ラケットのガットを張っているときに、足に。
落ちていくのを見送った自分がいました。
ああ、落ちたな、みたいなことを思っていました。あの危険物を、見送ったのです。

幸いにして、斜めに落ちたもので、右足のちょっとに刺さりました。ほんの少し、例えるならサッカーのミトマ選手の何ミリだかわかりませんがあれみたいなもんです。どうも例えが下手です。クリスチャンになれば、例え話も上手くなるかしらん。

千枚通しというやつ、実に出来ている。
ものを貫くことしか出来ないのである。
武器ならば、刀の下位互換。突けども斬れずである。まあ軽いのは、利点か。
貫く以外糞の役にも立たない金属棒。
置いておくにも、落としゃ足がバーベキューの肉みたいになっちまいまして倫理上良くない。カニバリズムです。

そういえば不思議なくらい、うちの高校にはカニバリズムという言葉が浸透していました。教師が人でも喰ってたんでしょうか。生徒を食いものにする教師でしたらいましたが、それは性的な意味だった気がします。おっと、触れてはいけないパンドラの匣。私は、知りません。
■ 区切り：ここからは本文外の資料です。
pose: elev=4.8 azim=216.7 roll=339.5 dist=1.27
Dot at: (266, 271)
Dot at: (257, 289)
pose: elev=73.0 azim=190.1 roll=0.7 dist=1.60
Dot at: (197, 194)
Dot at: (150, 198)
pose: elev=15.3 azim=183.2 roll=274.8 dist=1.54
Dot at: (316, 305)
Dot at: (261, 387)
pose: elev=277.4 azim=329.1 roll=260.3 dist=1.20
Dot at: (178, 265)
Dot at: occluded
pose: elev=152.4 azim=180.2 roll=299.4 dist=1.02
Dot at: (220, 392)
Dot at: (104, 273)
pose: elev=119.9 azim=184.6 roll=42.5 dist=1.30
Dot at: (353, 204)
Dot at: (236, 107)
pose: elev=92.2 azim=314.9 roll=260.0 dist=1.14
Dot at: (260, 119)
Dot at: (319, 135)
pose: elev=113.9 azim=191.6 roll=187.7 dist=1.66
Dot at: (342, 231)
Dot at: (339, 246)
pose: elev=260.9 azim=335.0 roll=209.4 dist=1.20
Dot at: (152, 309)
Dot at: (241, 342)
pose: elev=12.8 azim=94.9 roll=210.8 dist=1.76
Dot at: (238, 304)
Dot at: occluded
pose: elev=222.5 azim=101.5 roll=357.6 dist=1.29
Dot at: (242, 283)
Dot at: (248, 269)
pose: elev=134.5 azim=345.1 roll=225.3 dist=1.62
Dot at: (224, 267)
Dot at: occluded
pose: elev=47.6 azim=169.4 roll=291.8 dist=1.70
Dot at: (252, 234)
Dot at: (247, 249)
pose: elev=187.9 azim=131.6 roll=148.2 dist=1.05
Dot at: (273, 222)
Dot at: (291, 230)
裁判所が知ってます。

生きるのなら、不器用がいいです。
千枚通しは、実に理想です。
貫く以外の解法を知らぬ、突き抜けた人間。
器用でなくていい、苦手なことも、人もあっていいから、ただ。
自分の目的だけは、艱難辛苦あろうと透徹する金剛石の千枚通しでありたいのです。
専門という言葉が、私の心を掴んで離しません。